La volonté de construire une relation de confiance avec le client peut être illustrée en analysant les politiques de communication de deux anciens monopoles des télécommunications: France Telecom et Swisscom.

Dans sa dernière campagne de communication télévisée, l'entreprise hexagonale a misé sur le dialogue avec le client: en prenant la cas d'une jeune fille, qui a déménagé mais veut continuer de garder le contact avec ses amis, l'entreprise se propose de l'aider à diminuer ses coûts en lui mettant à disposition un conseiller. Non seulement le conseil est personnalisé, mais la solution va être apportée par une autre personne.
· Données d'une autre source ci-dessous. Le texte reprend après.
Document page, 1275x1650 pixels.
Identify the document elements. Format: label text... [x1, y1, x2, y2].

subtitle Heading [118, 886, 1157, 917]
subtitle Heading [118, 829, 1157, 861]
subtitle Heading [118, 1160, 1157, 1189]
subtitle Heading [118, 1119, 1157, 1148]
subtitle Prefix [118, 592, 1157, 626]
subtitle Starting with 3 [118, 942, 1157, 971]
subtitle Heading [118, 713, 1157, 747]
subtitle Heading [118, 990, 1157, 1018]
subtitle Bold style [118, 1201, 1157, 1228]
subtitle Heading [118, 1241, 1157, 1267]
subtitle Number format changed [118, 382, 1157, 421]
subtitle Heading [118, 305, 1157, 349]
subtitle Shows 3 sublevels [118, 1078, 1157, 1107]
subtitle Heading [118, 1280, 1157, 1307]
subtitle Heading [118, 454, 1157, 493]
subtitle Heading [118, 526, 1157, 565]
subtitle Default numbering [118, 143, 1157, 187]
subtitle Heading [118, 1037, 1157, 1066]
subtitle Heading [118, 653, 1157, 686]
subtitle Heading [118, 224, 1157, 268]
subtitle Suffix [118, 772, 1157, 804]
On est dans le cas d'un dialogue entre humains, utilisant l'empathie afin de construire une relation entre l'opérateur et ses clients. Cet effet est encore renforcé par la conclusion "Bienvenue dans la vie.com".

A l'opposé, l'ancienne régie fédérale adopte une approche égocentrique, dans laquelle le client est absent. Seule est mise en scène l'entreprise, que ce soit sous la forme allégorique d'un lutin ou d'un plongeur en eaux profondes. On n'essaie pas d'entrer en contact avec le client, qui doit se contenter du privilège de payer moins qu'il y a quelques mois. Ici, pas d'autre relation que celle de la facture.

"Ce n'est que de la publicité" rétorquerez-vous. Oui, mais elle est révélatrice, sinon de la culture des entreprises, du moins de leur positionnement et de leur conscience du client. Il est vrai qu'il peut y avoir un fossé entre promesses publicitaires et réalité. C'est un fossé qu'il faut s'efforcer d'éviter, car il peut être dangereux, en étant porteur de déceptions potentielles: si le client n'est pas conseillé aussi agréablement et judicieusement que promis, il va être mécontent… avec les conséquences prévisibles quand il existe nombre de concurrents. A l'opposé, la promesse helvétique ne porte que sur la facture et ne s'engage aucunement sur la qualité du service. Si le client est déçu du traitement réservé à ses doléances, ce ne sera pas le fait de promesses publicitaires.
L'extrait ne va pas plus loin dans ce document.